Ethcode Compromised: Over 6,000 Devs Hit by Malicious VS Code Extension
An attack on the Visual Studio Code extension known as Ethcode has compromised the security of more than 6,000 developers worldwide. The incident stemmed from the insertion of malicious code into this widely used tool, which facilitates working with smart contracts on Ethereum Virtual Machine (EVM)-compatible blockchains.
Originally released in 2022 by a developer operating under the alias 7finney, Ethcode was designed for deploying and executing Solidity contracts within the EVM ecosystem. The last legitimate update to the project was made in September 2024. However, on June 17, 2025, a pull request was submitted to the GitHub repository by a user named Airez299, proposing substantial code modifications—including integration with the viem library and a new Mocha-based testing framework.
At first glance, the updates seemed valuable, especially given the project’s long dormancy. Yet, researchers at ReversingLabs discovered that buried within more than 4,000 lines of code and 43 commits were just two malicious lines that altered the fate of the entire extension. The attacker added a dependency named keythereum-utils
to the package.json
file and imported it into the extension’s main TypeScript file.
The JavaScript library—later removed from the npm registry—was heavily obfuscated and embedded with a second-stage payload loader, capable of executing unknown malicious code. In total, the malicious package was downloaded 495 times. Its versions were published from now-deleted accounts: 0xlab, 0xlabss, and 1xlab. Once deobfuscated, it became clear the script launched a concealed PowerShell command that silently downloaded and executed a batch script from a public hosting service.
The suspected objective of the attack was to steal cryptocurrency assets or interfere with smart contract development workflows. Upon notification, Microsoft swiftly removed the extension from its marketplace. The project’s current maintainer, using the alias 0mkara, later confirmed that the malicious dependency had been eliminated and Ethcode was reinstated in the extension library.
The Ethcode breach is emblematic of a growing wave of software supply chain attacks. Malicious actors increasingly exploit the trust placed in public repositories like PyPI and npm to inject harmful code directly into developers’ environments. Notably, the account Airez299 was created the same day the pull request was submitted and showed no prior activity—indicating it was a throwaway identity crafted solely for the insertion of malicious code.

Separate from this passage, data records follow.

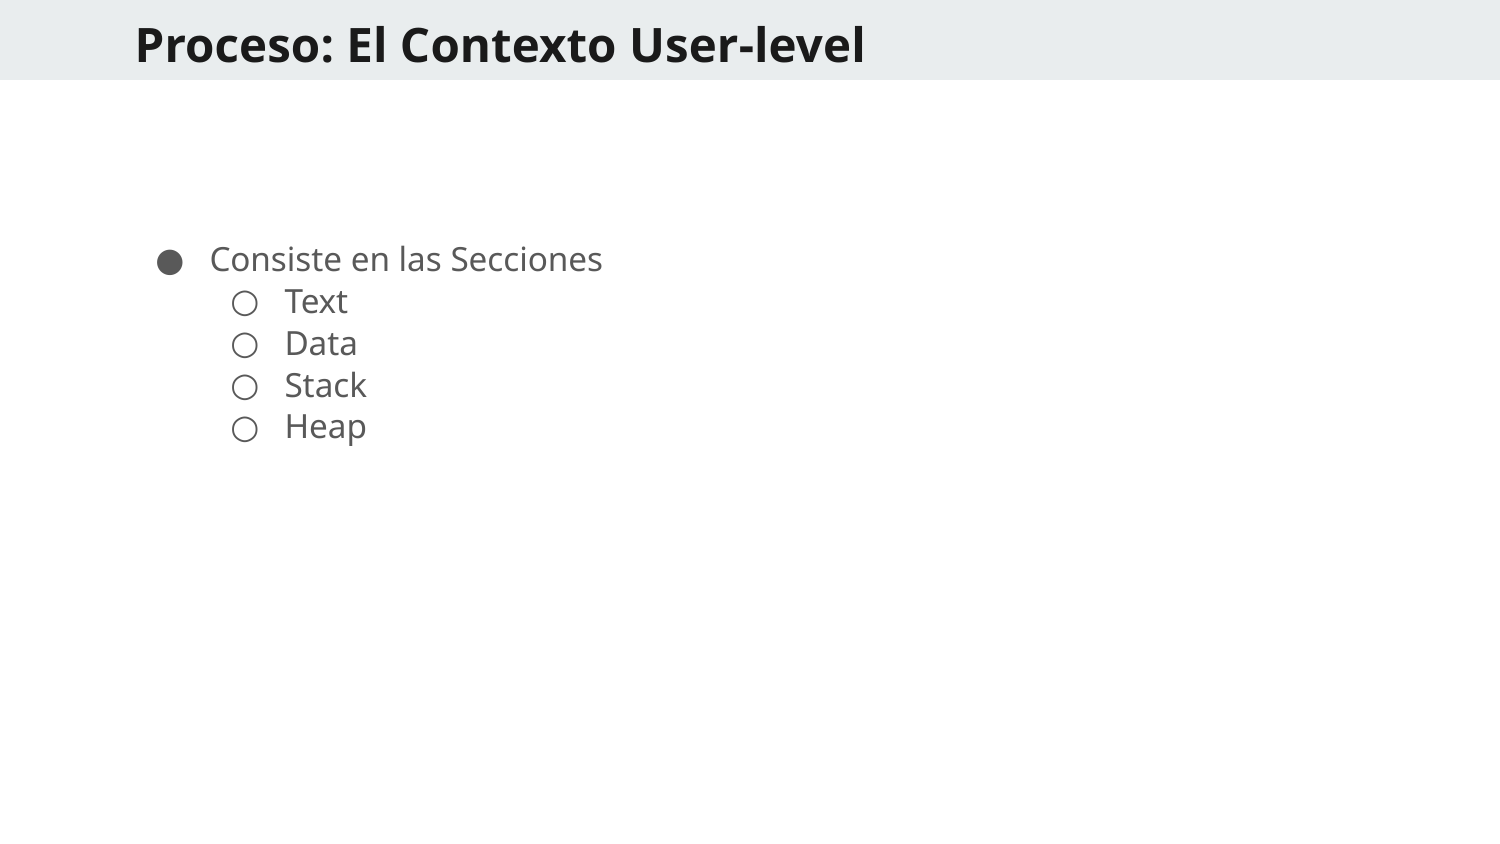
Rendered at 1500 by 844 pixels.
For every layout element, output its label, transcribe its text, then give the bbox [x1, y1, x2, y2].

list Consiste en las Secciones Text Data Stack Heap [119, 221, 1381, 809]
title Proceso: El Contexto User-level [119, 0, 1381, 88]
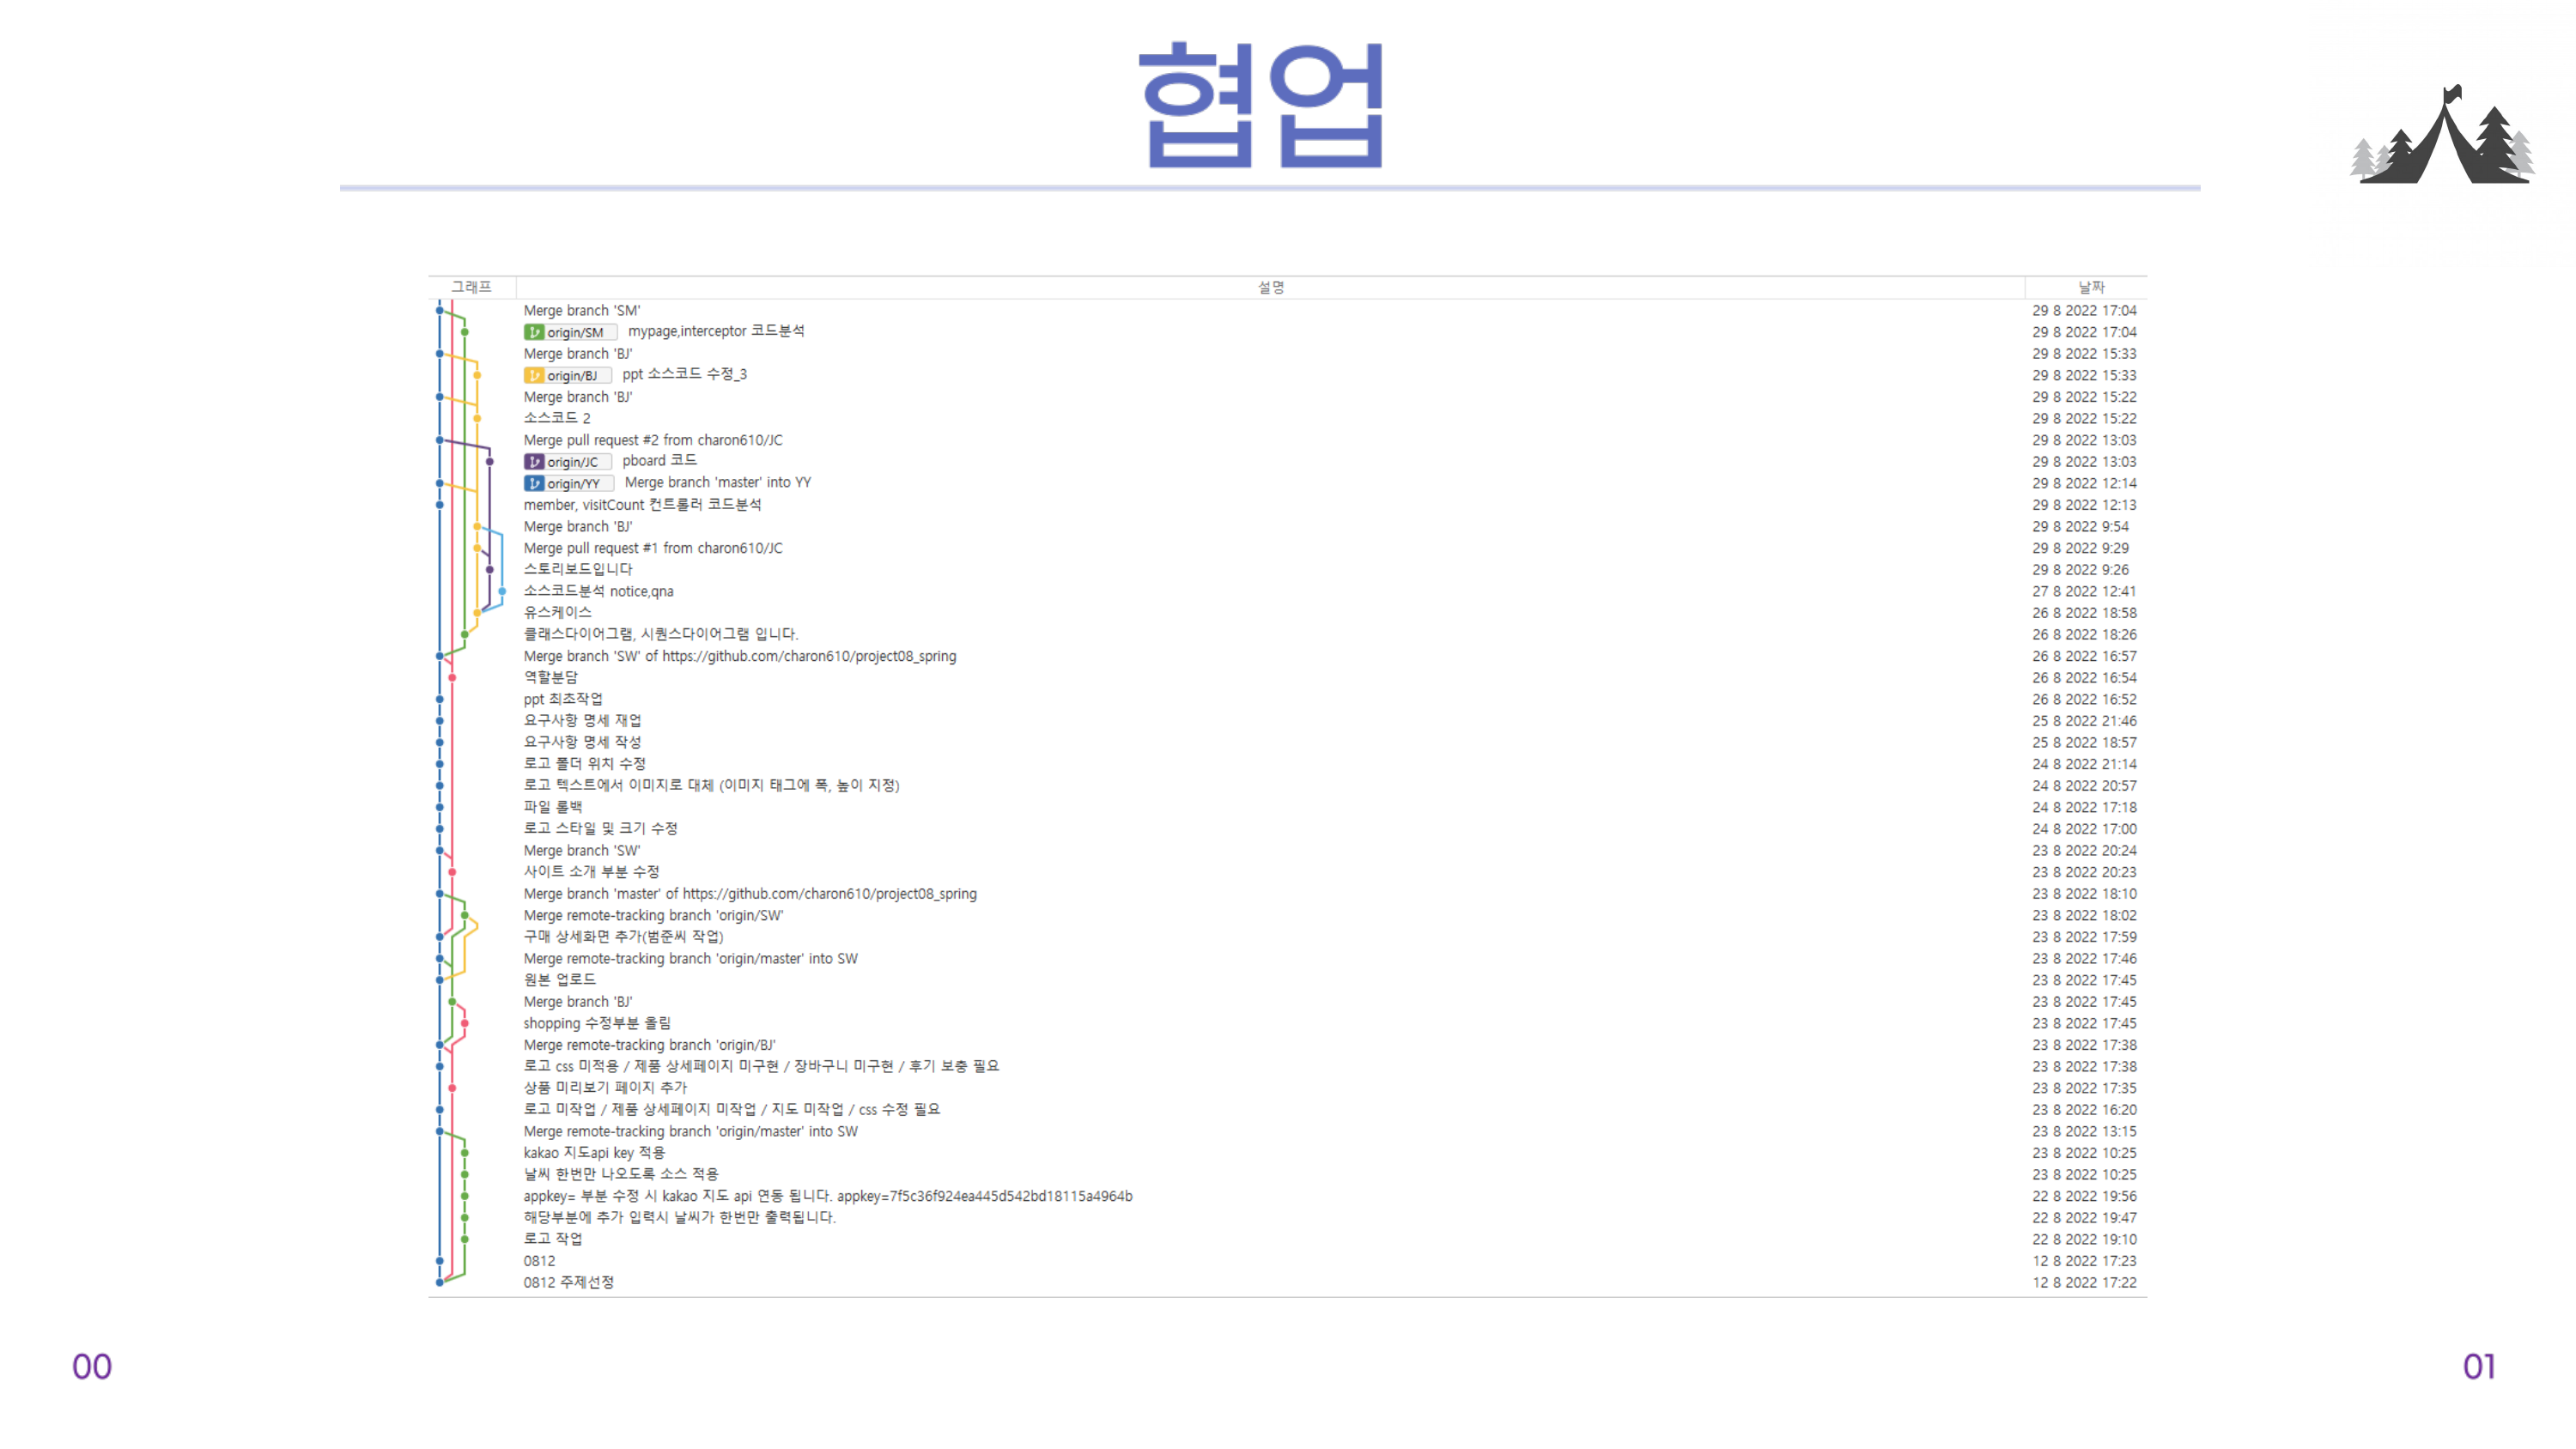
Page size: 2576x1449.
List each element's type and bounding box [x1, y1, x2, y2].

text_box [1451, 180, 2202, 197]
picture [68, 1346, 129, 1403]
picture [2455, 1346, 2512, 1403]
picture [2309, 0, 2576, 267]
text_box [340, 180, 1090, 197]
picture [1094, 0, 1448, 236]
picture [428, 275, 2148, 1298]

According to Sonatype, the second quarter of 2025 alone saw the discovery of 16,279 open-source malicious packages—a 188% increase over the same period last year. In Q1, the figure reached 17,954 incidents, with over 4,400 packages designed specifically to harvest and exfiltrate sensitive data, such as tokens and login credentials. Alarmingly, the number of packages aimed at data destruction and sabotage doubled, surpassing 400 unique cases.
Trust in open-source software is no longer a guarantee of security. Today, a single well-camouflaged commit can destabilize entire development ecosystems. This reality underscores the critical need for rigorous code review and vigilant oversight—not as best practice, but as a non-negotiable imperative.